The BlackBerry movie, which opened in Waterloo Region this week, has a 95-per-cent approval rating on Rotten Tomatoes. Virtually every film critic, both professional and amateur, seems to love it.

It’s a safe bet that most of them never worked at the Waterloo-based smartphone-maker or followed the history of the company closely. That’s because the new film, directed by Matt Johnson, takes plenty of liberties with the facts.

The opening credits warn that the film is a “fictionalization inspired by real people in Waterloo.” That’s a good thing, because much of what follows should be taken with a huge grain of salt.

BlackBerry co-founder and co-CEO Mike Lazaridis, for example, is portrayed as a shy, bumbling, socially awkward caricature who is more interested in fixing a noisy intercom than talking business when he first meets future partner Jim Balsillie.

Meanwhile, Lazaridis’ lifelong friend and co-founder Doug Fregin comes across as a wild, fun-loving nerd who wears headbands and tank tops and loudly inspires his team of programmers to work hard and have a good time. This contrasts sharply with the real Fregin who, according to most accounts, is a quiet, shy man who preferred to stay in the background while helping Lazaridis launch Research In Motion (RIM) in Waterloo in 1984.

It’s almost as if Matt Johnson, who portrays Fregin in the movie, decided to switch the personalities of the two co-founders: the fictionalized Lazaridis turned into the introverted, reticent one while the equally fictionalized Fregin becomes the inspiring, charismatic leader.

As for the startup itself, RIM in the early days is pictured as a clumsy group of fun-loving nerds who play video games and watch sci-fi movies when not hammering out code.

Amid this frathouse atmosphere, Balsillie swoops in to whip the team into shape. Portrayed by actor Glenn Howerton, the fictionalized Balsillie is a cold, ruthless tyrant with a volcanic temper who treats most of the RIM staff with contempt. While never known as a warm, fuzzy leader, the real-life Balsillie has a fun-loving side and was often pictured in the media sporting a big grin during RIM’s glory days.
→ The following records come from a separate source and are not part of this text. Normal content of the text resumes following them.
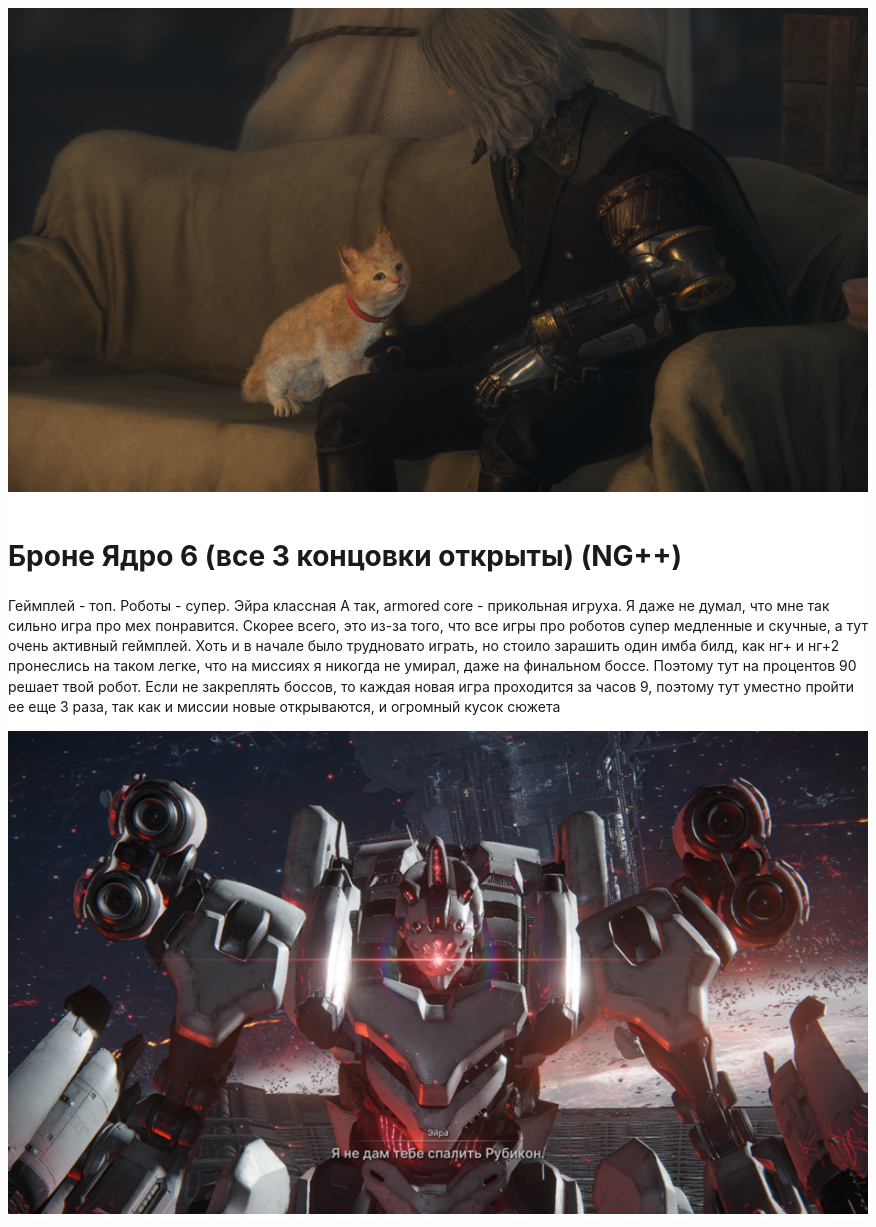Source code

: ![alt text](Img/image92.png)

# **Броне Ядро 6 (все 3 концовки открыты) (NG++)**
Геймплей - топ. Роботы - супер. Эйра классная
А так, armored core - прикольная игруха. Я даже не думал, что мне так сильно игра про мех понравится. Скорее всего, это из-за того, что все игры про роботов супер медленные и скучные, а тут очень активный геймплей. Хоть и в начале было трудновато играть, но стоило зарашить один имба билд, как нг+ и нг+2 пронеслись на таком легке, что на миссиях я никогда не умирал, даже на финальном боссе. Поэтому тут на процентов 90 решает твой робот. Если не закреплять боссов, то каждая новая игра проходится за часов 9, поэтому тут уместно пройти ее еще 3 раза, так как и миссии новые открываются, и огромный кусок сюжета

![alt text](Img/image93.png)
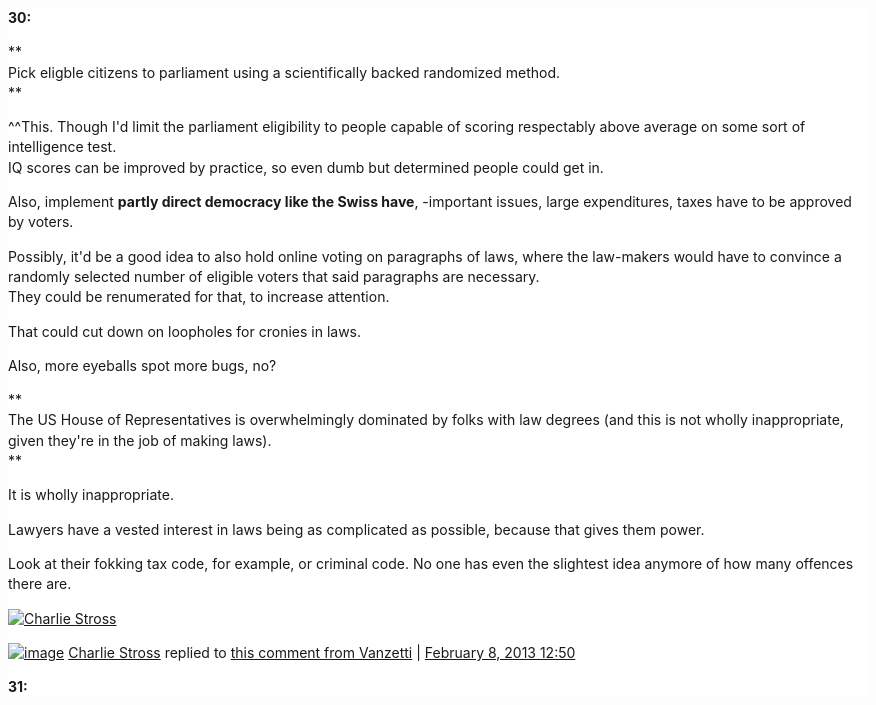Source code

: **30:**

**\
 Pick eligble citizens to parliament using a scientifically backed
randomized method.\
**

\^\^This. Though I'd limit the parliament eligibility to people capable
of scoring respectably above average on some sort of intelligence test.
\
 IQ scores can be improved by practice, so even dumb but determined
people could get in.

Also, implement **partly direct democracy like the Swiss have**,
-important issues, large expenditures, taxes have to be approved by
voters.

Possibly, it'd be a good idea to also hold online voting on paragraphs
of laws, where the law-makers would have to convince a randomly selected
number of eligible voters that said paragraphs are necessary.\
 They could be renumerated for that, to increase attention.

That could cut down on loopholes for cronies in laws.

Also, more eyeballs spot more bugs, no?

**\
 The US House of Representatives is overwhelmingly dominated by folks
with law degrees (and this is not wholly inappropriate, given they're in
the job of making laws).\
**

It is wholly inappropriate.

Lawyers have a vested interest in laws being as complicated as possible,
because that gives them power.

Look at their fokking tax code, for example, or criminal code. No one
has even the slightest idea anymore of how many offences there are.

[![Charlie
Stross](/mt/mt-static/support/assets_c/userpics/userpic-2-100x100.png)](http://www.antipope.org/mt/mt-cp.cgi?__mode=view&blog_id=1&id=2)

[![image](http://www.antipope.org/mt/mt-static/images/comment/mt_logo.png)](http://www.antipope.org/charlie/)
[Charlie
Stross](http://www.antipope.org/mt/mt-cp.cgi?__mode=view&blog_id=1&id=2)
replied to [this comment from
Vanzetti](http://www.antipope.org/charlie/blog-static/2013/02/political-failure-modes-and-th.html#comment-1154990)
| [February 8, 2013
12:50](http://www.antipope.org/charlie/blog-static/2013/02/political-failure-modes-and-th.html#comment-1154992)

**31:**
Howerton’s Balsillie, in contrast, rarely cracks a smile.

While there are many instances where the movie veers from reality, two stand out.

The first is the pivotal meeting with BellSouth in Atlanta in 1997, when RIM scored its first big BlackBerry deal. In the movie, the meeting takes place in New York City and the company is called Bell Atlantic. Balsillie sets up the meeting but gives Lazaridis and crew only one day to build a prototype of the phone, which is far from being ready. It doesn’t matter to Balsillie, who boasts early in the film that all he needs is a prop to get the deal done. 

Lazaridis and Fregin are then shown rushing to an electronics store, frantically buying parts and staying up all night to build the prototype. In reality, the staff had weeks to prepare for the crucial meeting.

The movie gets it right when the crucial prototypes are left in the taxi on the way to the meeting. But director Johnson blames the gaffe entirely on Lazaridis, when Balsillie likely shared some of the blame. 

At this point, the Lazaridis character – played by actor Jay Baruchel – finally demonstrates some competence as he manages to convince the Bell Atlantic brain trust to take a chance on the BlackBerry device. Balsillie, meanwhile, is clueless about how the phone works, and instead focuses on selling “self-reliance."

"You’re not a tech guy, are you,” quips Bell Atlantic’s John Woodman, played by the veteran Canadian actor Saul Rubinek.

The second big reality stretcher comes later in the film when BlackBerry sales are starting to plummet after the emergence of the Apple iPhone. Balsillie arranges an emergency meeting with wireless carrier AT&T in Atlanta to make a renewed pitch for the BlackBerry.

After Balsillie boards his private jet, the phone rings. It’s NHL Commissioner Gary Bettman urging him to fly to New York immediately for a meeting with league owners about Balsillie's bid to purchase the Pittsburgh Penguins hockey team. Balsillie cancels on AT&T and flies to New York where he is told his bid has been rejected. The irate RIM chieftain blasts the NHL owners, declaring that if he can’t buy the Penguins, he'll buy the whole league. He then tries to frantically re-schedule the AT&T meeting, to no avail.

The idea that this all happened in one day is preposterous.

In fairness to Johnson and producer Mark Miller, who co-wrote the script, the movie is billed as a dark comedy with lots of laughs and a few sad moments near the end. In that sense, it gets some of the broad themes right about what led to the downfall of BlackBerry. None is more poignant than a meeting late in the film when AT&T is demanding an answer to the iPhone. Brandishing a BlackBerry, a frustrated Lazaridis moans, “but I built the world’s first track pad.”

The real Jim Balsillie has told reporters that he understands that the film is satire, and he’s OK with that.

As for Lazaridis and Fregin, they have not spoken publicly about the movie. It's safe to say, however, that they’ll be less OK with the satirical treatment of the groundbreaking company they started in Waterloo.